_PROVIDED TEXT_.
=== Section Start ===

# what a rare find.



## fordcowboy (Dec 27, 1999)

This just makes me sick . look what i found out side behind the shed.  120402449876 fcb


----------



## coach61 (Sep 6, 2004)

fordcowboy said:


> This just makes me sick . look what i found out side behind the shed.  120402449876 fcb


http://cgi.ebay.com/ws/eBayISAPI.dl...49876&_sacat=See-All-Categories&_fvi=1&_rdc=1


WHo HOO tubbies are great....


DaVE


----------



## copperhead71 (Aug 2, 2007)

That's a great one! nice way to start the day!:thumbsup:If i only had $2000 to spare!


----------



## roadrner (Jul 21, 1999)

Lendell,
Oh to be so lucky.  Dave


----------



## resinmonger (Mar 5, 2008)

*Oh, the Humanity...*

At least the owner gave it the respect it deserved... NOT! This story is analogous to finding a Ferrari 250 GTO in a barn all rusted and covered in chicken poodoo. Travesty! He should surrender the track to someone who will care for it since he never did! 

Hutt's law: care for it or lose it! :drunk::hat::freak::dude::tongue:


----------



## noddaz (Aug 6, 1999)

*and only..*

And only $1750.00


----------



## resinmonger (Mar 5, 2008)

=== Section End ===

_RAW DATA_.
=== Section Start ===

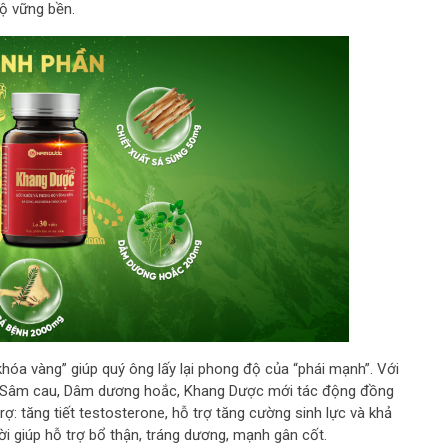
độ vững bền.
hóa vàng” giúp quý ông lấy lại phong độ của “phái mạnh”. Với
h, Sâm cau, Dâm dương hoắc, Khang Dược mới tác động đồng
rợ: tăng tiết testosterone, hỗ trợ tăng cường sinh lực và khả
i giúp hỗ trợ bổ thận, tráng dương, mạnh gân cốt.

=== Section End ===

_ASSIGNMENT 1_. In the forum thread about the rare find behind the shed, what reason does resinmonger give for saying the owner should surrender the track to someone else?
_ASSIGNMENT 2_. Please write the next part of the forum thread about the rare find behind the shed, starting with the post under the last header shown.

_EXPECTED OUTPUT 1_. Resinmonger says the owner should give the track to someone who will care for it because he never cared for it himself. The post sums this up as "Hutt's law: care for it or lose it!"

_EXPECTED OUTPUT 2_.
*Next on FOX*

Fox news flash: PPFFTLOOSCT rebels raided a suburban Philidelphia home/junk yard where an Aurora Plastics Corp Tubtrack had been held hostage for nearly 50 years. PPFFTLOOSCT (People's Popular Front For The Liberation Of Oppressed Slot Car Tracks) spokesperson, Commander T-Jet told reporters that the mistreatment of the track was "the worse case of Tubtrack abuse that we've ever seen." Major Afx lead the daring raid in the early hours of the morning. The track has been moved to an undisclosed safe house where it will be monitored around the clock by PPFFTLOOSCT technicians.

Next on FOX, Cheesing is killing your kids!

Hutt's 6 days late with story. :drunk::hat::freak::dude::tongue:


----------



## videojimmy (Jan 12, 2006)

I wonder if there are blueprints tobe had for these... and if so, how much would it cost to take them to a plastics company and have them mold you one?


----------



## JordanZ870 (Nov 25, 2004)

We already have/had a HT member with molds that he (and a partner?) pulled from a genny. His molds make a 2 piece tubby that is split cross-ways.

Anyone else remember who that was?


----------



## raypunzel (Jul 24, 2005)

*ask Marty he could have sold you one for 2G's*

Gents,
When I was first married in the early 90's and living outside Cincinnati, there was an amusement park that had a liquidatioun auction and guess what was available as an item? A yellow tubbie. It was an item used in their arcade. I lived in an apt. at the time so I turned a friend (at that time) Mike Simmons out of Dayton onto the track. I believe he picked it up for ~250$ HE put alot of work into the track and it ended up looking very very nice. If I had a basement at that time it would have been mine. Needless to say I regret turning that guy onto the track as he went on to be a real butthole. (can I say that?)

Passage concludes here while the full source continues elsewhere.